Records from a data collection

—————

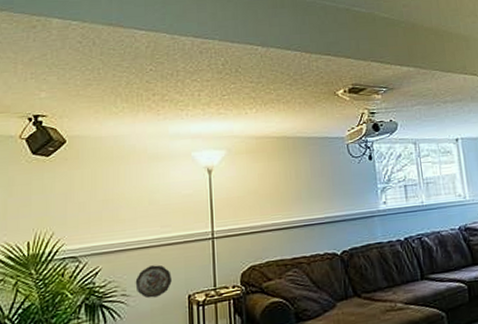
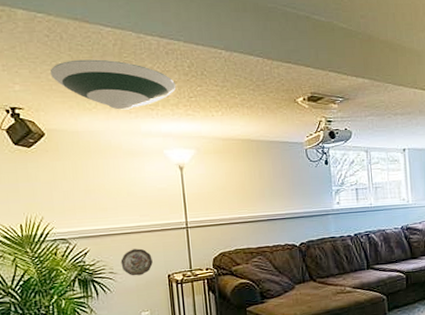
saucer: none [78,62,209,113] -> present [49,59,177,110]

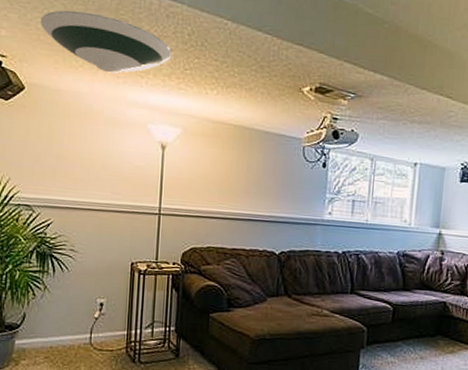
decorative plate: present [120,248,153,276] -> none [83,228,118,259]

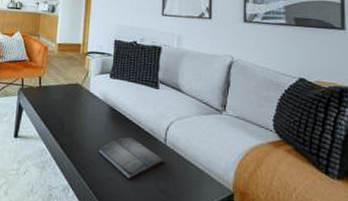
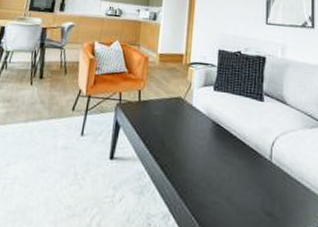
hardback book: present [97,137,165,179] -> none [200,155,270,202]

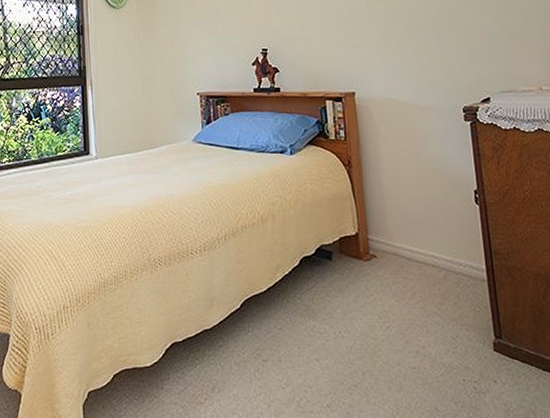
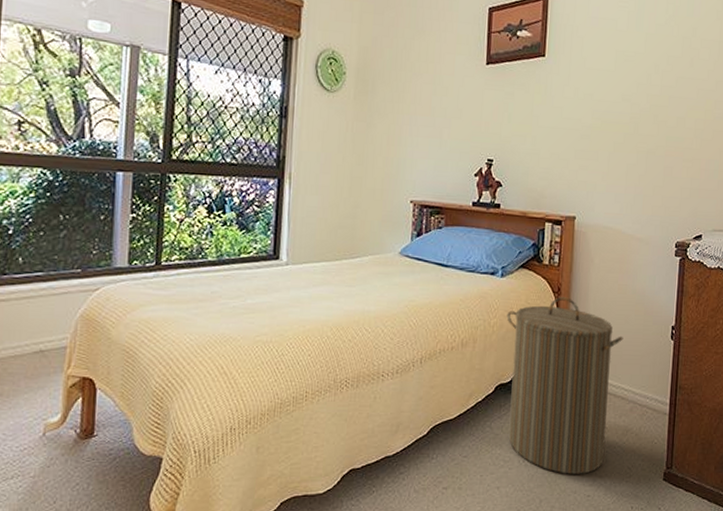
laundry hamper: none [301,169,425,346] -> present [506,297,624,474]

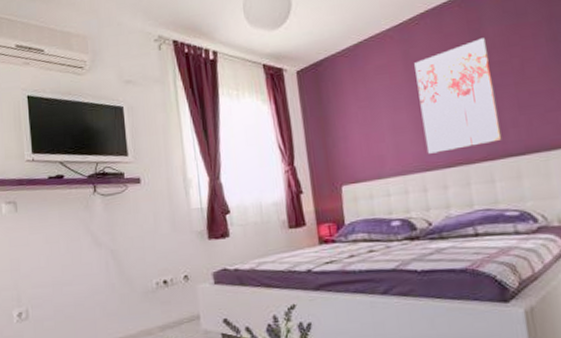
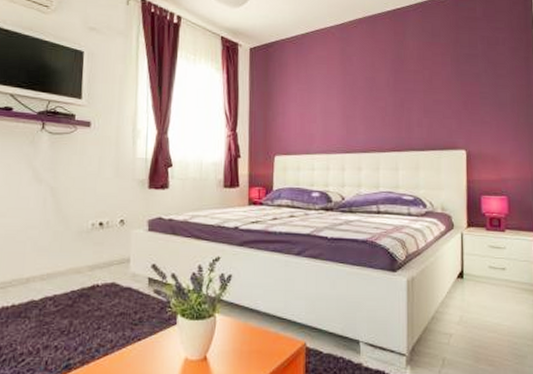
wall art: present [414,38,502,154] -> none [349,49,408,139]

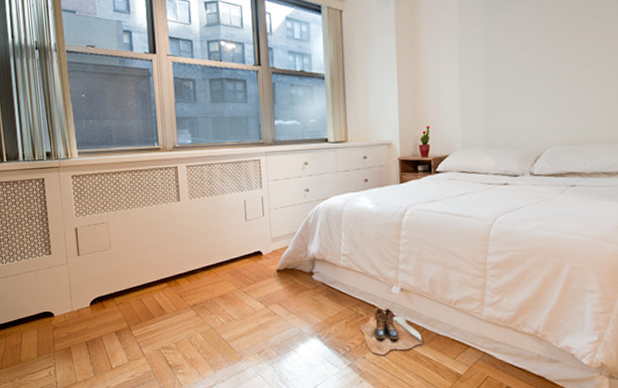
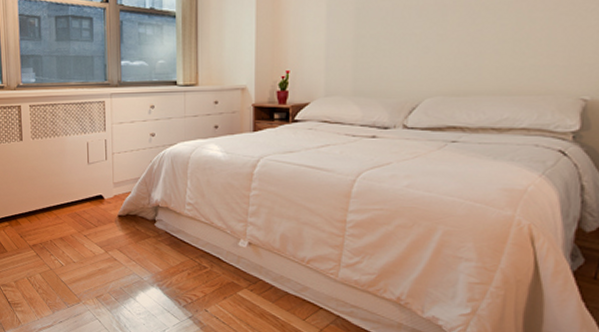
boots: present [358,307,423,355] -> none [201,260,270,310]

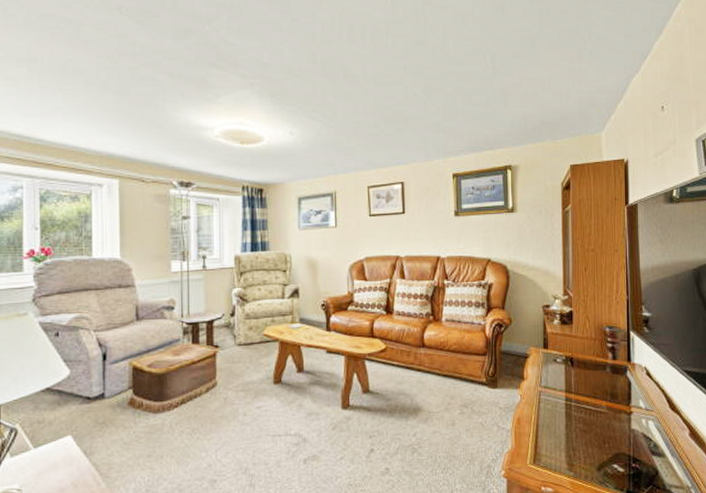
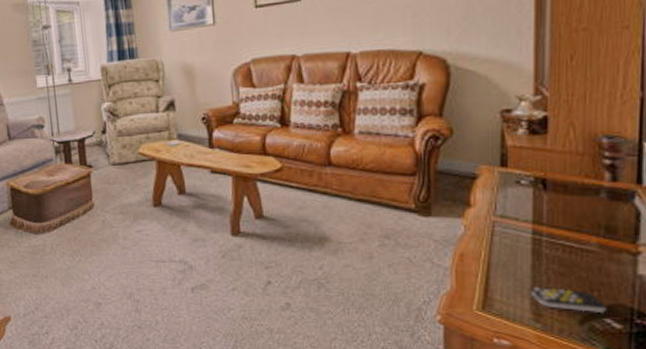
remote control: none [565,441,614,461] -> present [530,286,607,314]

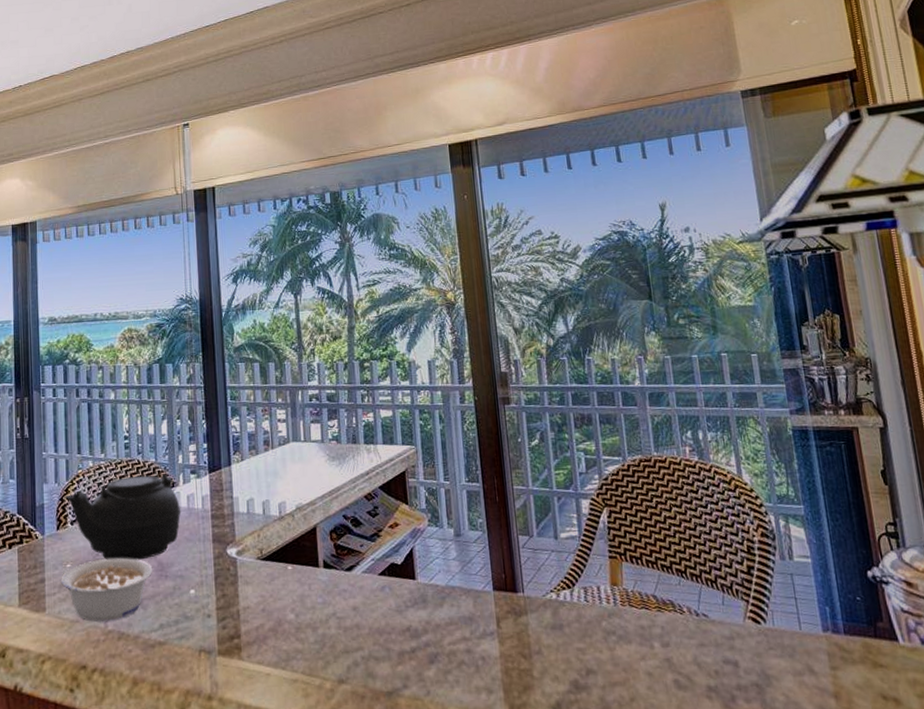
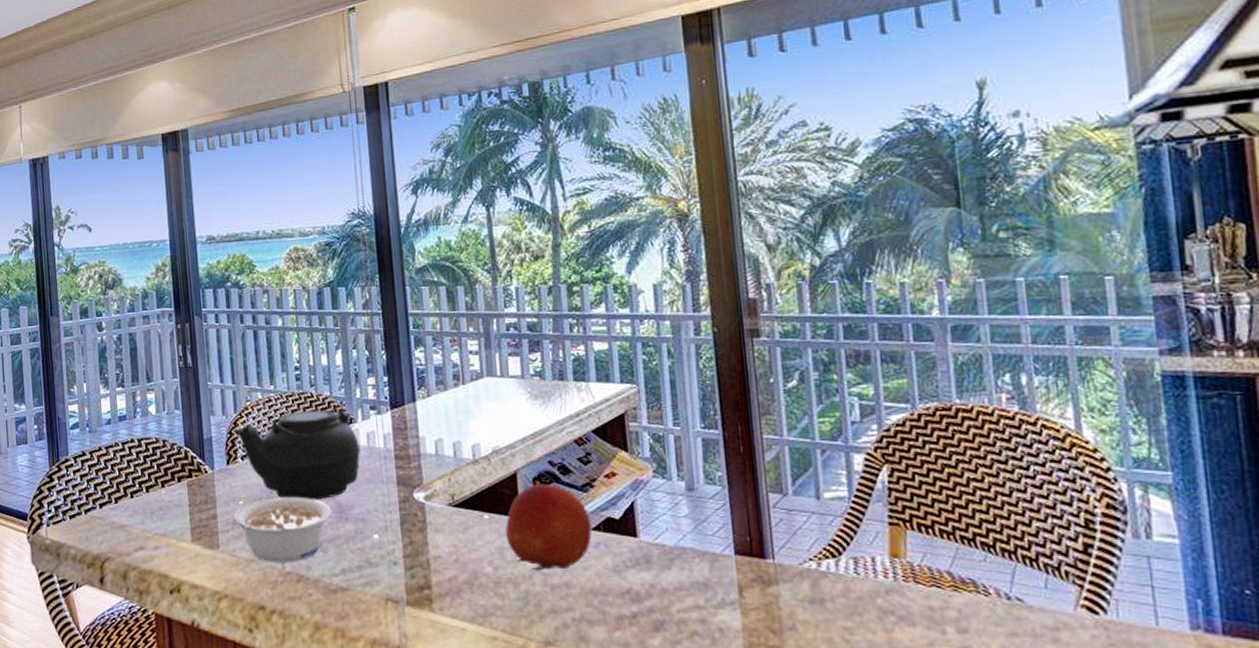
fruit: none [306,535,379,615] -> present [505,483,592,571]

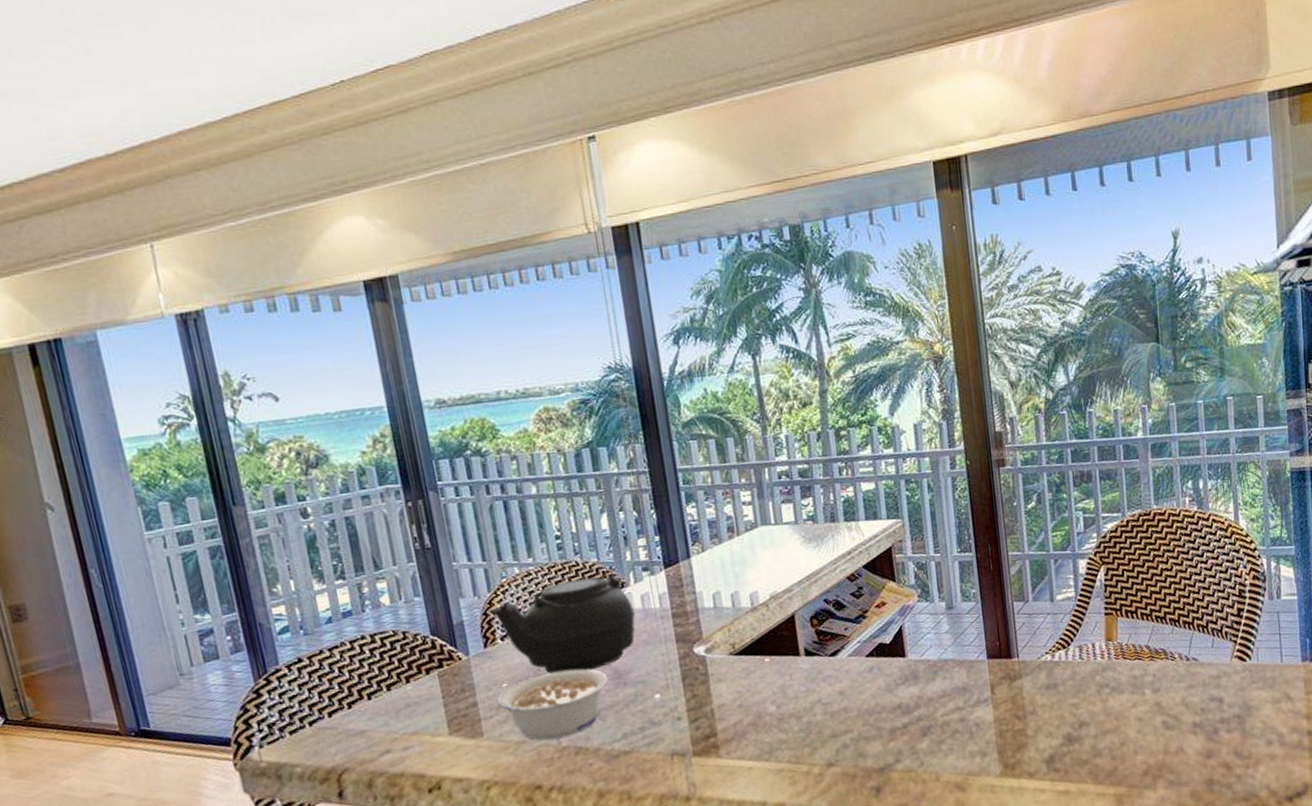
fruit: present [505,483,592,571] -> none [786,620,866,703]

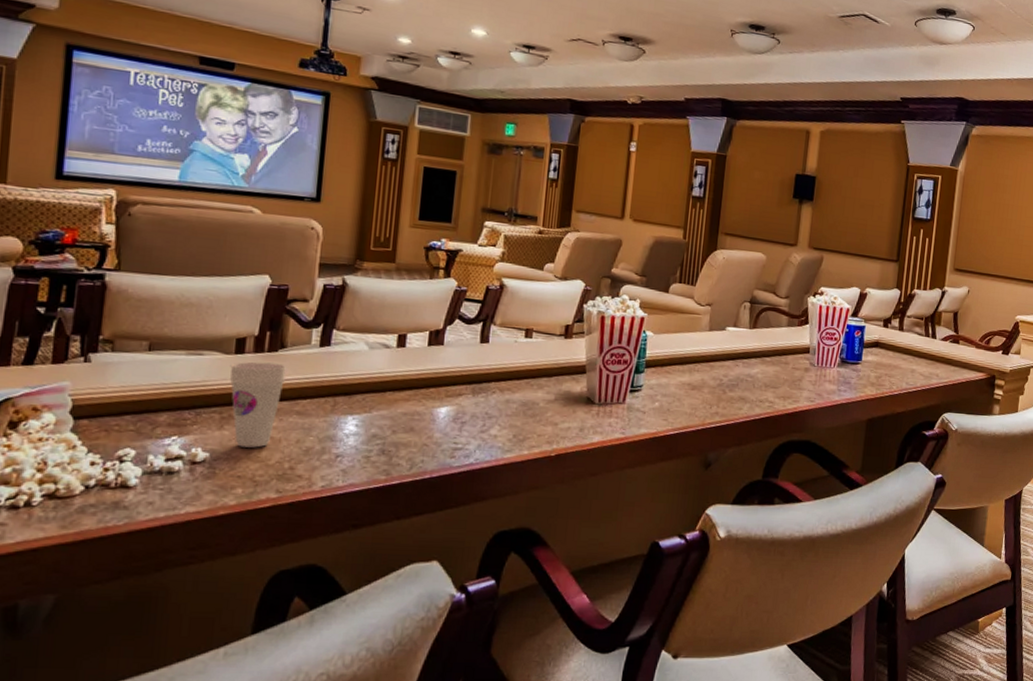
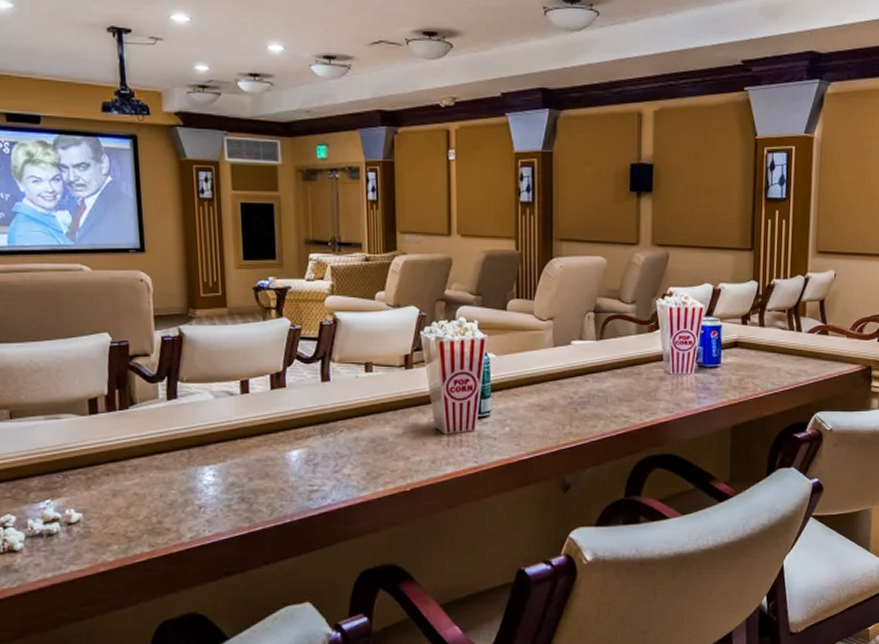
cup: present [230,361,288,448] -> none [87,420,140,505]

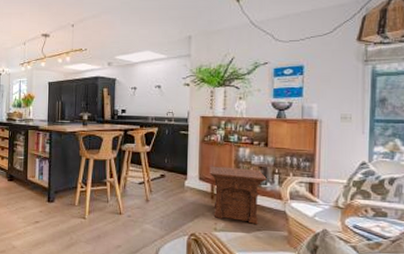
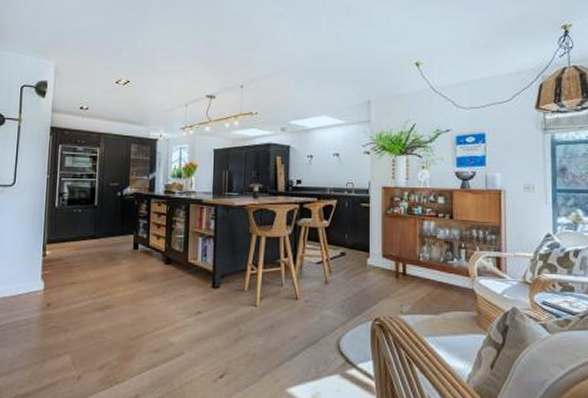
side table: present [209,166,267,224] -> none [393,241,453,305]

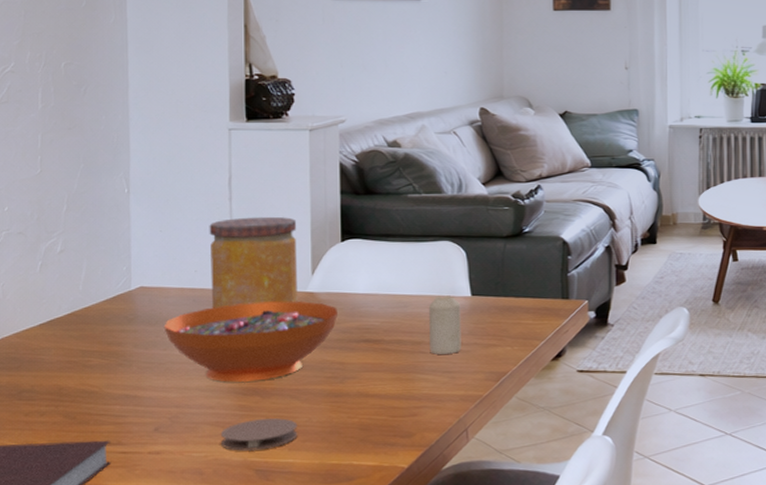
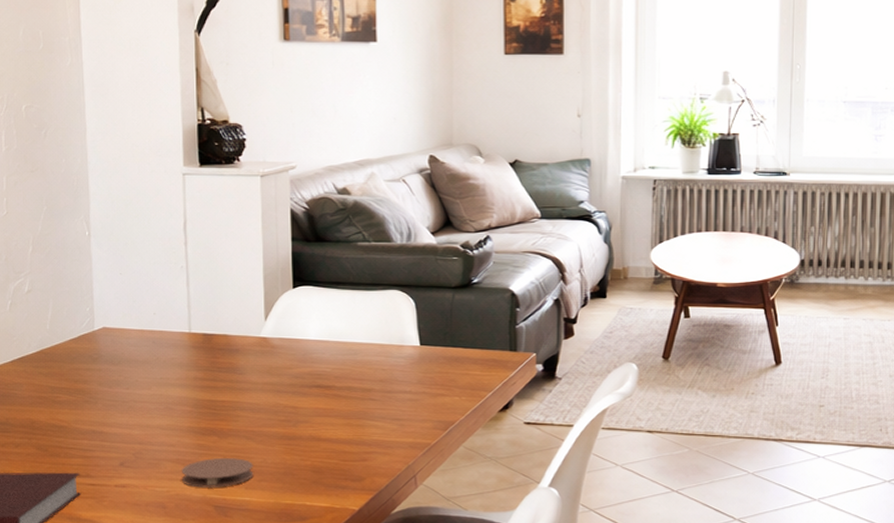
decorative bowl: present [163,301,337,382] -> none [126,345,290,422]
jar: present [209,216,298,308] -> none [166,262,252,350]
candle: present [429,295,461,354] -> none [379,344,410,402]

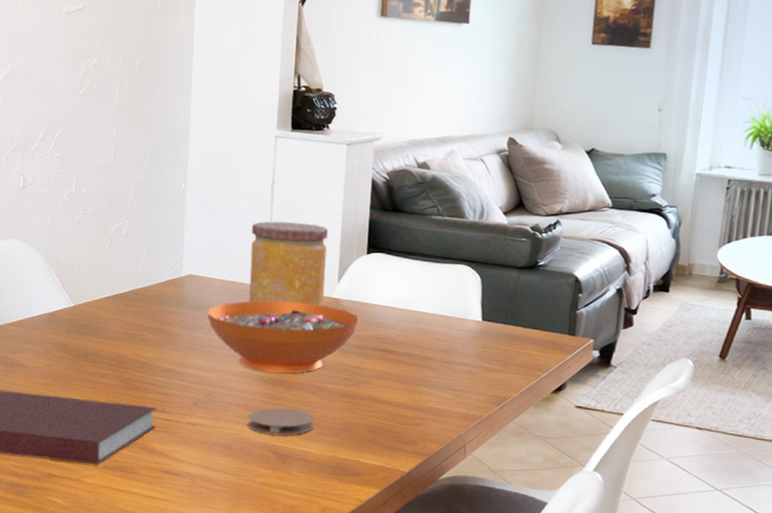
decorative bowl: none [126,345,290,422] -> present [206,300,358,373]
jar: none [166,262,252,350] -> present [249,221,328,307]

—————

- Work instruction: Write out exactly the run of lines above that starts at the line containing "boots: present [358,307,423,355]" and ends at the line containing "jar: present [209,216,298,308]". Include both, and leave the pictures out.

- Your solution:
boots: present [358,307,423,355] -> none [201,260,270,310]

remote control: none [565,441,614,461] -> present [530,286,607,314]

fruit: none [306,535,379,615] -> present [505,483,592,571]

fruit: present [505,483,592,571] -> none [786,620,866,703]

cup: present [230,361,288,448] -> none [87,420,140,505]

side table: present [209,166,267,224] -> none [393,241,453,305]

decorative bowl: present [163,301,337,382] -> none [126,345,290,422]
jar: present [209,216,298,308] -> none [166,262,252,350]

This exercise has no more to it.